Como falar do
pragmatismo depois de William James? E o que poderíamos dizer sobre isso que já
não se encontre dito, e bem melhor dito, no livro surpreendente e encantador do
qual temos a tradução fiel? Nós evitaríamos tomar a palavra, se o pensamento de
James não fosse o mais freqüentemente diminuído, ou alterado, ou falseado pelas
interpretações que lhe são dadas. Muitas idéias circulam que arriscam a se
interpor entre o leitor e o livro, e a difundir uma obscuridade artificial
sobre uma obra que é a própria claridade.
Compreender-se-ia mal
o pragmatismo de James, se não se começasse por modificar a idéia que se faz,
de modo corrente, da realidade em geral. Fala-se do “mundo” ou do “cosmos”, e essas
palavras, de acordo com sua origem, designam alguma coisa de simples ou, ao
menos, de bem composto. Diz-se “o universo”, e a palavra faz pensar em uma
unificação possível das coisas. Pode-se ser espiritualista, materialista,
panteísta, como se pode ser indiferente à filosofia e satisfeito com o senso
comum: sempre se concebe um ou muitos princípios simples pelos quais se
explicaria o conjunto das coisas materiais e morais.
É que nossa
inteligência é apaixonada pela simplicidade. Ela economiza o esforço, e quer
que a natureza seja arranjada de modo a reclamar de nós, para ser pensada,
apenas a menor soma possível de trabalho. Ela dá como justo o que é necessário
em matéria de elementos ou de princípios para recompor com eles a série
indefinida de objetos e de eventos.

Itens de um conjunto de dados:
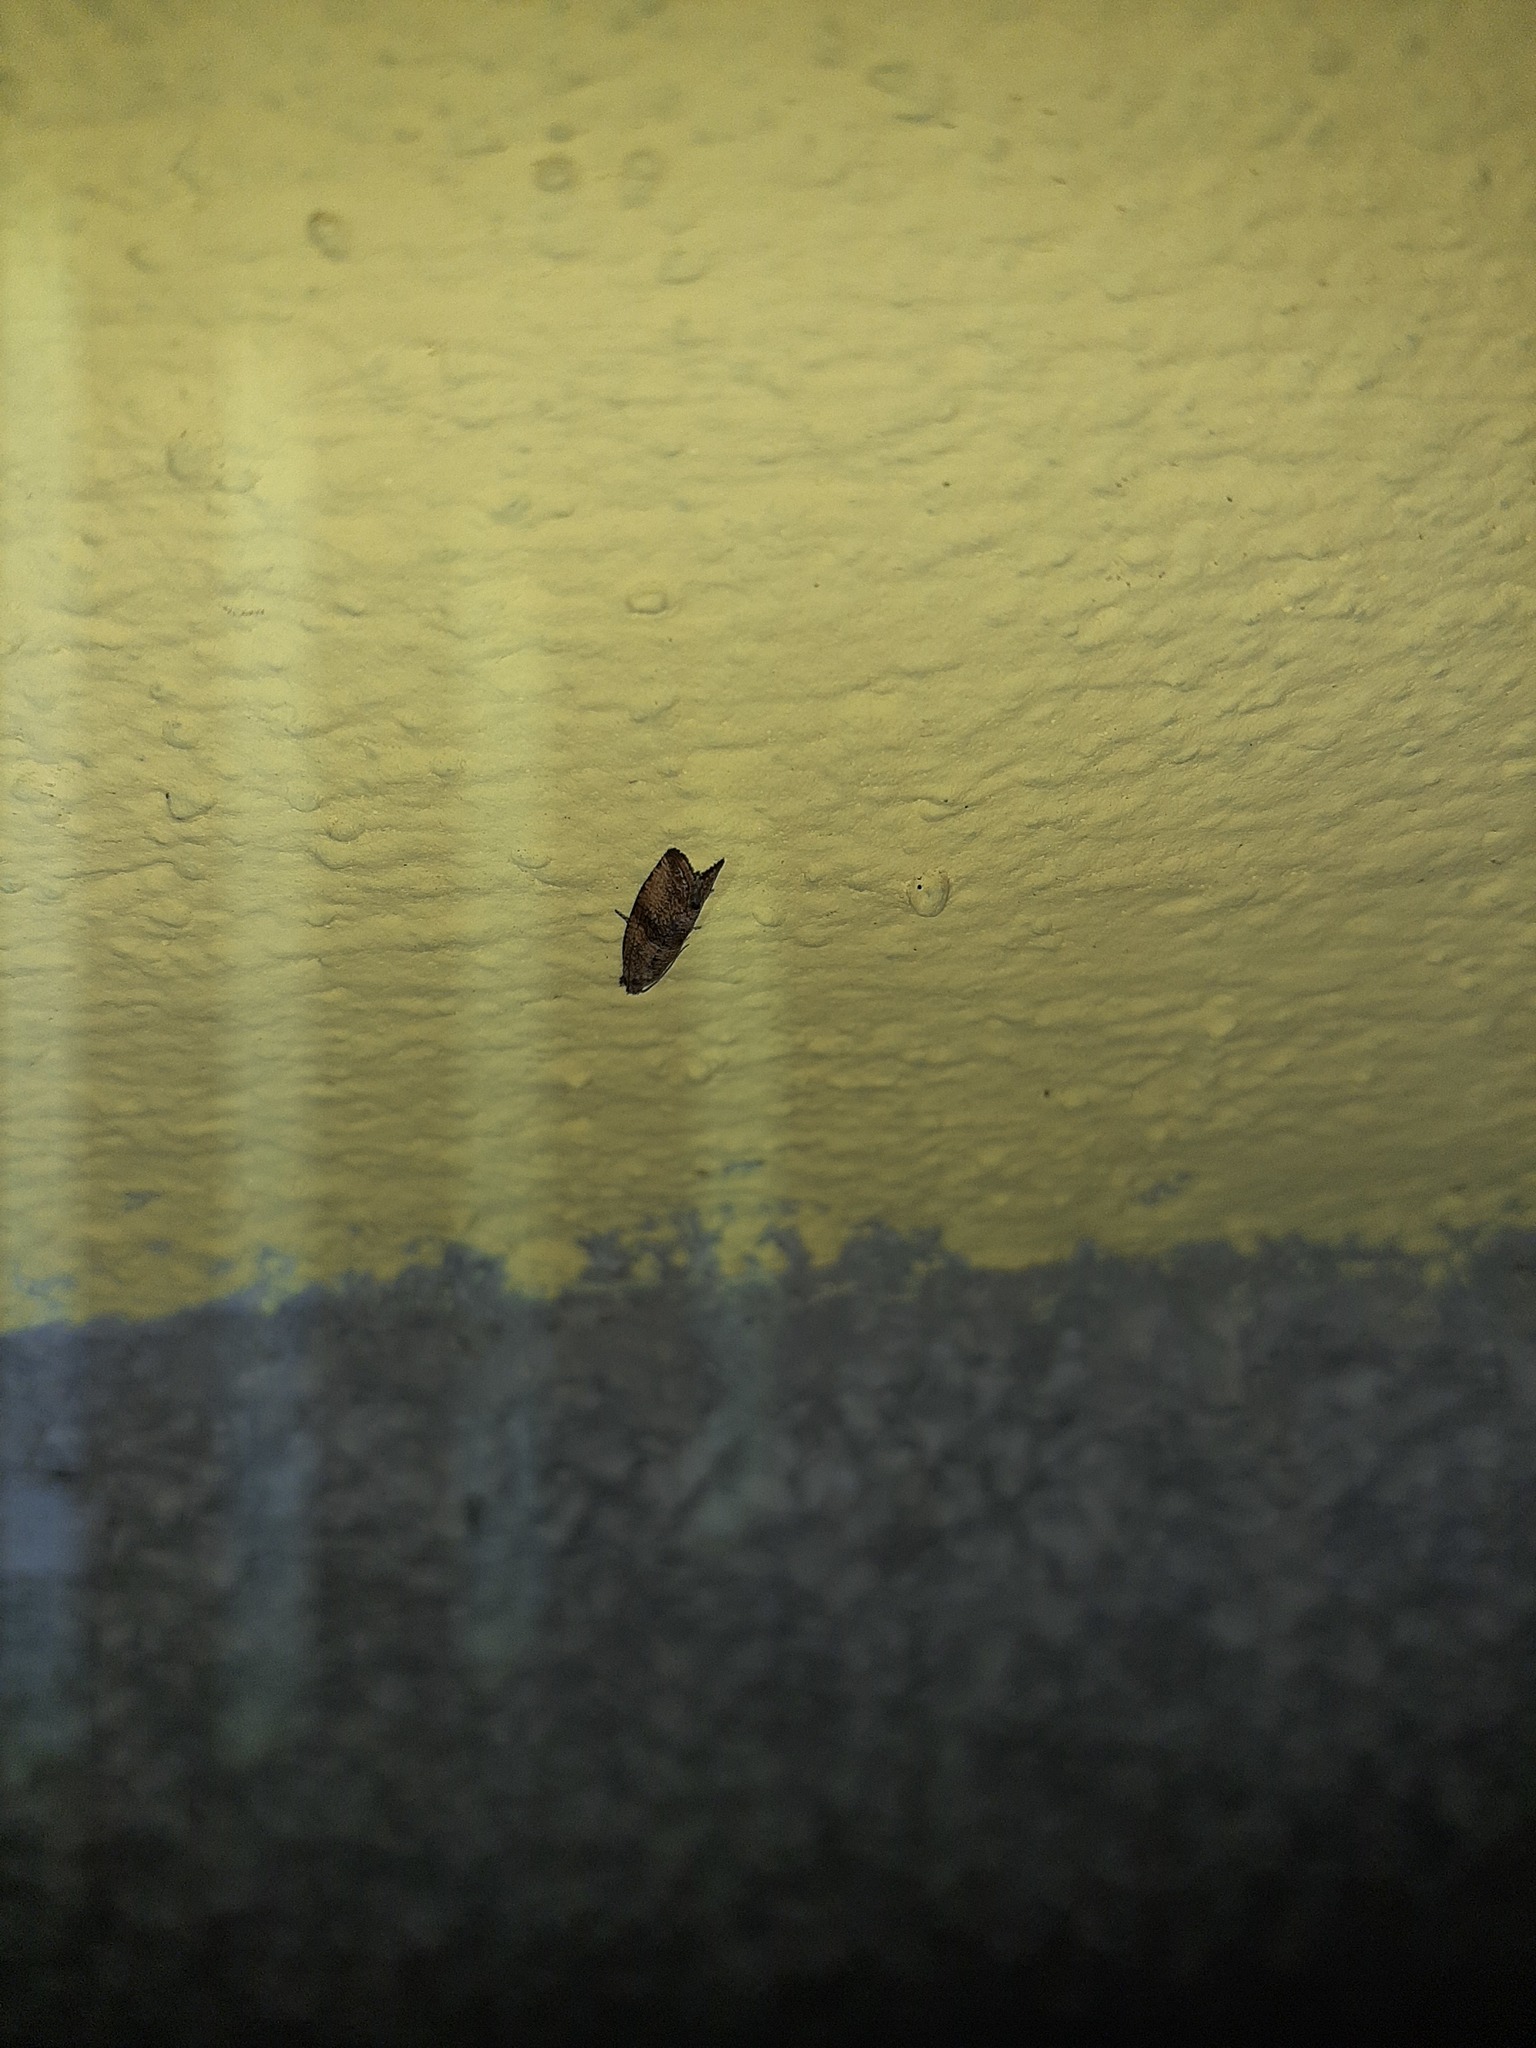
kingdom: Animalia
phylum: Arthropoda
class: Insecta
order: Lepidoptera
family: Tortricidae
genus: Celypha
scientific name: Celypha striana
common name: Barred marble
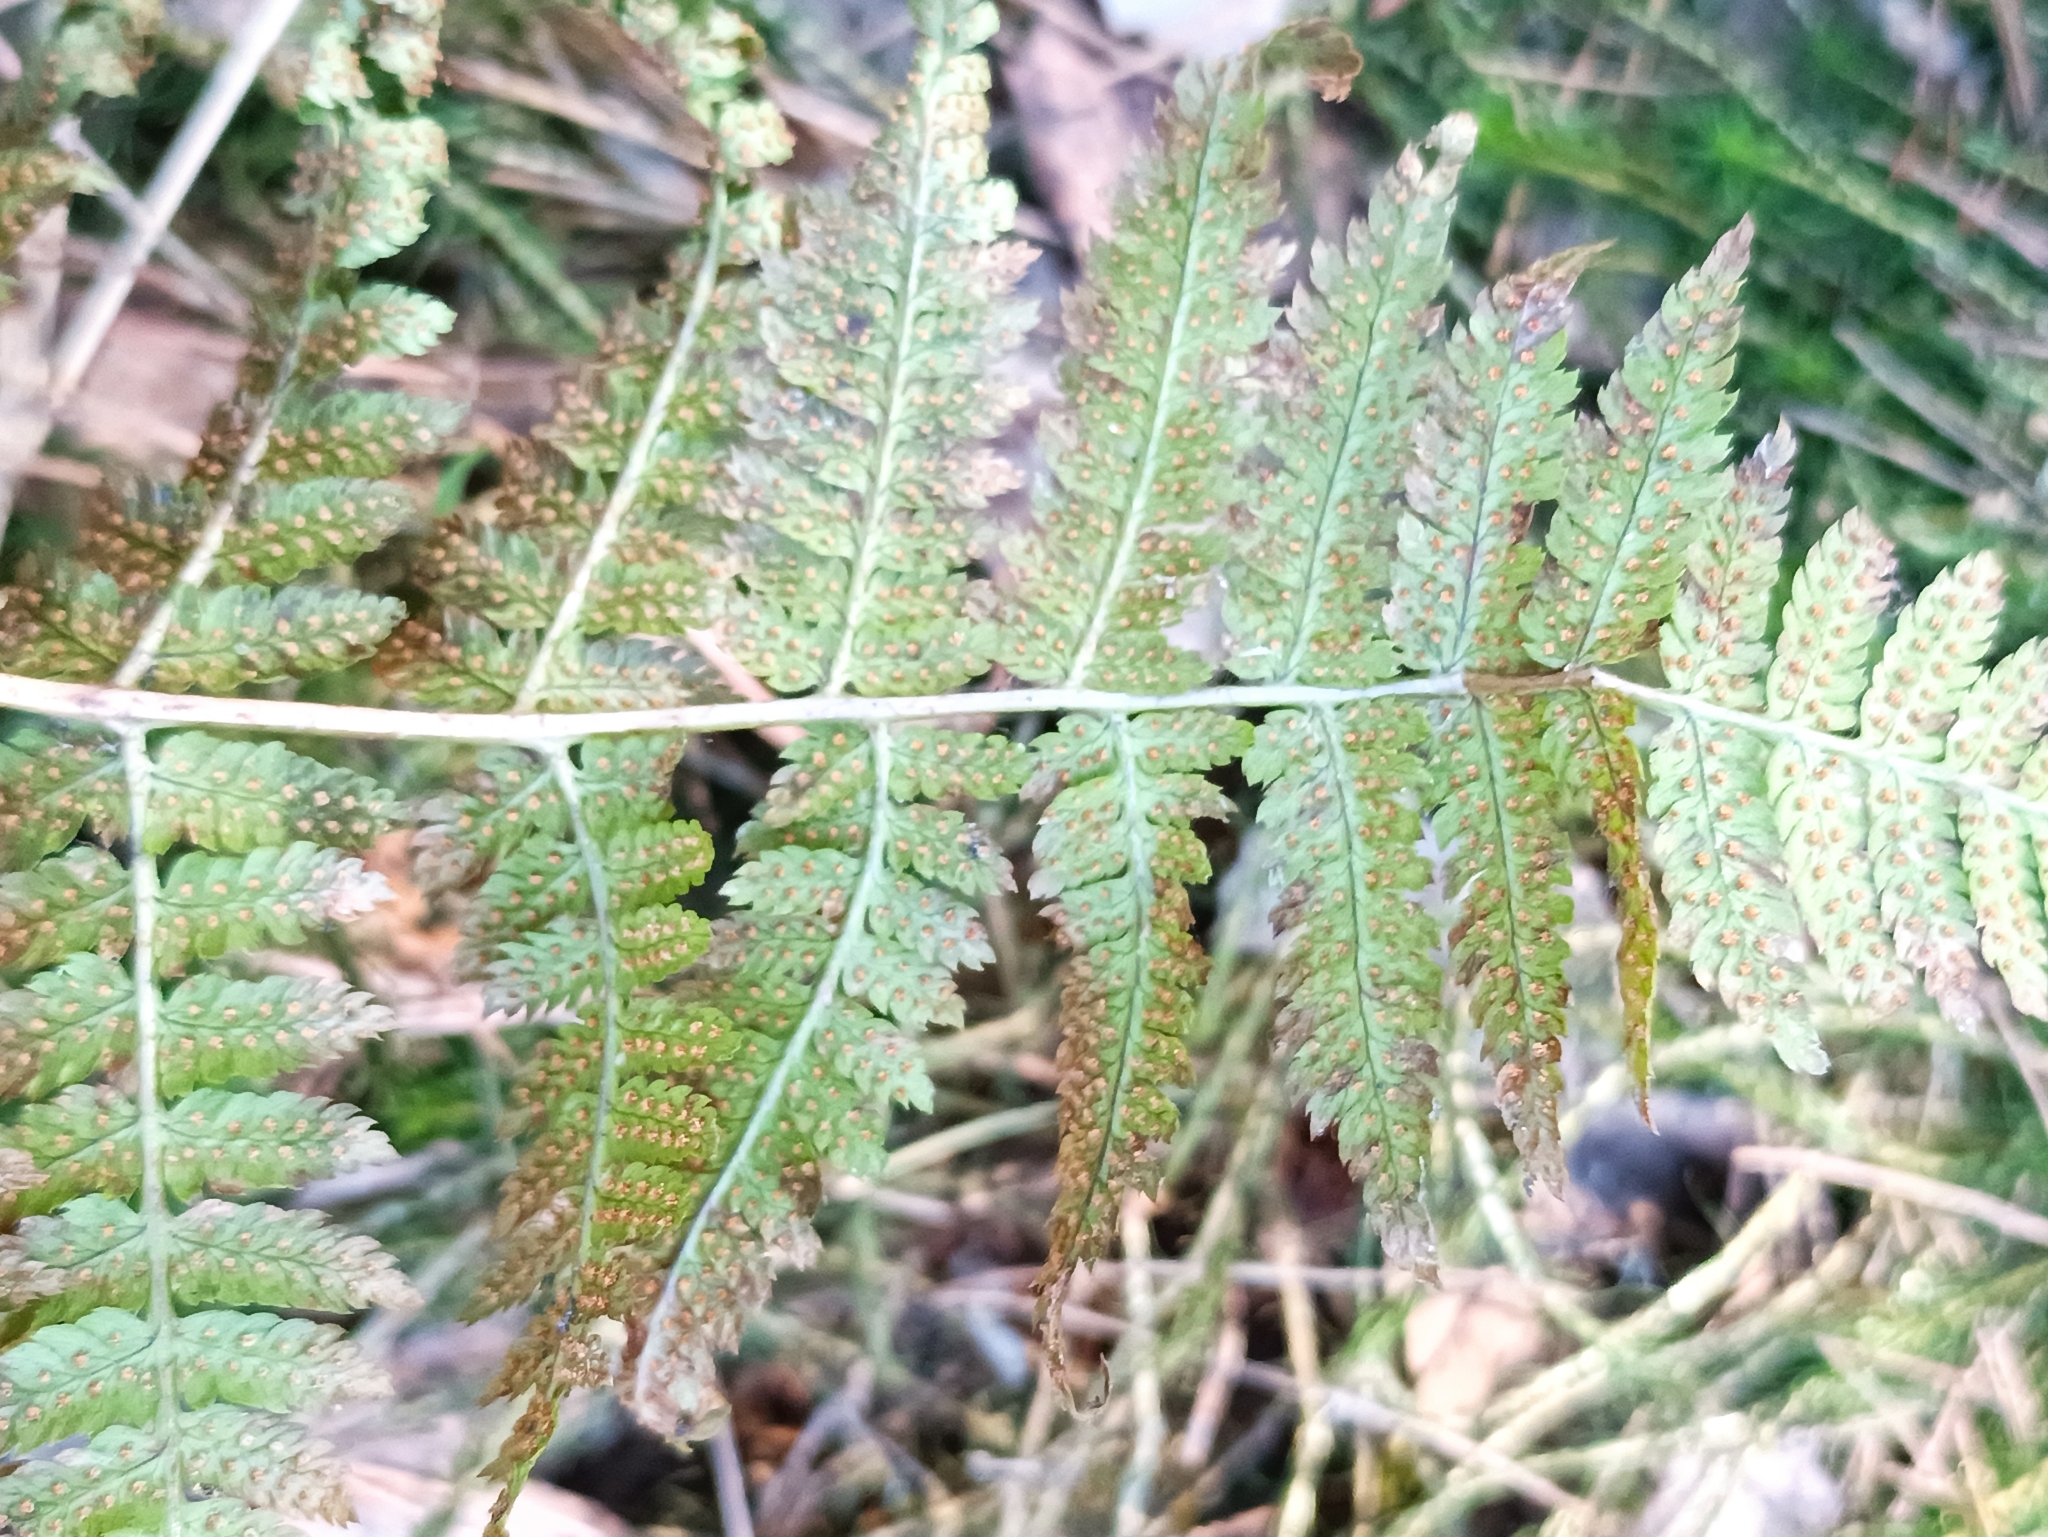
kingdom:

■ **Tarefas**
(1) Responda com base no trecho sobre o pragmatismo de William James:
(a) Que adjetivo o trecho usa para qualificar a tradução do livro?
(b) Em que a palavra "universo" faz pensar?
(c) Pelo que nossa inteligência é apaixonada?
(2) Repita a passagem do trecho sobre o pragmatismo de William James que vai de "É que nossa" até "e de eventos.", inclusive.

■ **Respostas**
(1)
(a) Fiel.
(b) Em uma unificação possível das coisas.
(c) Pela simplicidade.

(2)
É que nossa
inteligência é apaixonada pela simplicidade. Ela economiza o esforço, e quer
que a natureza seja arranjada de modo a reclamar de nós, para ser pensada,
apenas a menor soma possível de trabalho. Ela dá como justo o que é necessário
em matéria de elementos ou de princípios para recompor com eles a série
indefinida de objetos e de eventos.